Ben Andrew Walsh, testifying for the Vermont Public Interest Research Group (VPIRG) on Feb. 26 before the House Energy and Digital Infrastructure Committee, recommended H.727 use a contract-based enforcement approach to ensure data centers purchase 100% new renewable energy and do not increase Vermonts peak demand.
Walsh told the committee that a 20-megawatt data center (the scale referenced in H.727 as introduced) is small compared with current industry averages and growing projects; he cited industry analysis putting the typical data center at roughly 40 MW today and projecting about 60 MW by 2028. "A 20-megawatt data center is roughly the same electric usage on an annual basis as 35,000 EVs," Walsh said, noting that figure is an approximate comparison to help the committee gauge scale.
Why it matters: Walsh said data centers have unusually high load factors (he cited roughly 80% from utilities in large-deployment territories), which means they operate near capacity far more of the time than residential loads.

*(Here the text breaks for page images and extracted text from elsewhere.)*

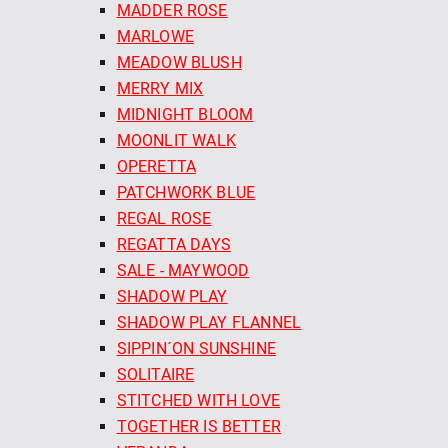
MADDER ROSE
MARLOWE
MEADOW BLUSH
MERRY MIX
MIDNIGHT BLOOM
MOONLIT WALK
OPERETTA
PATCHWORK BLUE
REGAL ROSE
REGATTA DAYS
SALE - MAYWOOD
SHADOW PLAY
SHADOW PLAY FLANNEL
SIPPIN´ON SUNSHINE
SOLITAIRE
STITCHED WITH LOVE
TOGETHER IS BETTER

That sustained demand can raise the system peak and drive regional transmission and capacity costs for all customers.
What VPIRG proposed: Rather than a tariff, Walsh recommended language that would require a "large load service" contract with a utility. Under his suggested approach:
- Data center contracts would require 100% of their purchased electricity to come from "new" renewable resources meeting a tier-4-like definition (new generation built since about 2010 in New England or adjacent regions). The Public Utility Commission (PUC) would review and enforce contract compliance.
- The contract construct would be separate from Vermonts Renewable Energy Standard; utilities would still have to meet RES obligations and the data center would have a higher, parallel requirement.

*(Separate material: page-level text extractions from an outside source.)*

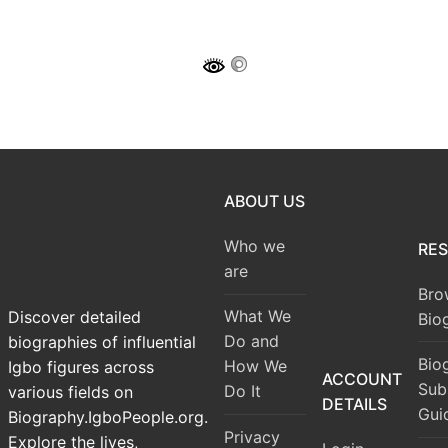
ABOUT US
Who we
RE
are
Bro
What We
Discover detailed
Bio
Do and
biographies of influential
Bio
How We
Igbo figures across
ACCOUNT
Sub
Do It
various fields on
DETAILS
Gui
Biography.IgboPeople.org.
Privacy
Explore the lives,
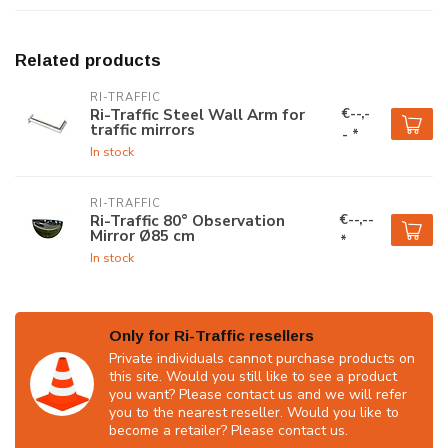
Related products
RI-TRAFFIC
€--,-
Ri-Traffic Steel Wall Arm for
traffic mirrors
- *
In stock
RI-TRAFFIC
€--,--
Ri-Traffic 80° Observation
Mirror Ø85 cm
*
In stock
Only for Ri-Traffic resellers
Private individuals cannot purchase products on
this site. Would you still like to see a product
you want? Please contact us and we will refer
you to the nearest reseller. Would you like to
become a retailer? Please contact us.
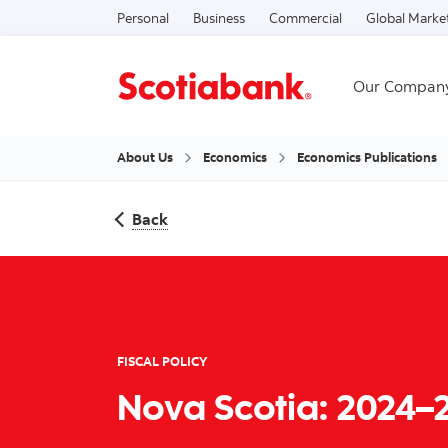
Personal
Business
Commercial
Global Marke
Our Compan
About Us
Economics
Economics Publications
Back
FISCAL POLICY
Nova Scotia: 2024–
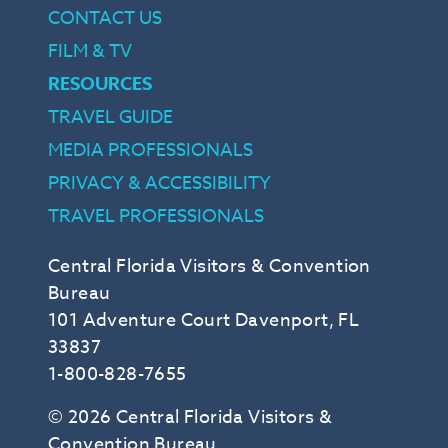
CONTACT US
FILM & TV
RESOURCES
TRAVEL GUIDE
MEDIA PROFESSIONALS
PRIVACY & ACCESSIBILITY
TRAVEL PROFESSIONALS
Central Florida Visitors & Convention
Bureau
101 Adventure Court Davenport, FL
33837
1-800-828-7655
© 2026 Central Florida Visitors &
Convention Bureau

- To avoid timing and market disruption, Walsh suggested the PUC have contract-by-contract discretion on how much of the required renewable mix must be in‑state (tier 2), pointing out that a strict in‑state mandate for a very large facility could demand more new in‑state solar than Vermont currently builds in a year.
Peak and efficiency protections: Walsh urged explicit requirements to prevent increases in Vermonts coincident peak (the hour when ISO New England and Vermont peak together). Possible measures include curtailment protocols, several hours of on-site battery storage, or other enforceable arrangements with utilities and the PUC. He also recommended stronger energy-efficiency standards and incentives to capture waste heat for local thermal networks.

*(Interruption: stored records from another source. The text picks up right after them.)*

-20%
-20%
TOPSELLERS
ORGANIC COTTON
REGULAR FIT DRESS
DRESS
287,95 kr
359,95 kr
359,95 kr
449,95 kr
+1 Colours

Equity and fees: Walsh argued data centers should pay existing energy-efficiency charges rather than receive waivers or special carve-outs; he opposed proposals that would let large new loads avoid those charges or receive other preferential treatment.
Self-managed utilities: Walsh warned against allowing facilities to become self-managed utilities (a construct some large industrial sites have explored), which could enable avoidance of statutory obligations. "Rather than rewriting the law," he said, "let them be a customer with a contract or else they cant escape these requirements by being a self-managed utility."
Committee response and next steps: Members asked whether utilities could source enough new renewables quickly; Walsh said timelines and capacity make it challenging but not impossible and that the PUC's discretion and multi-year development timelines for large projects provide runway. The committee asked witnesses to submit written redlines and supporting testimony; Walsh and other witnesses said they would provide draft language and reports to staff for follow-up.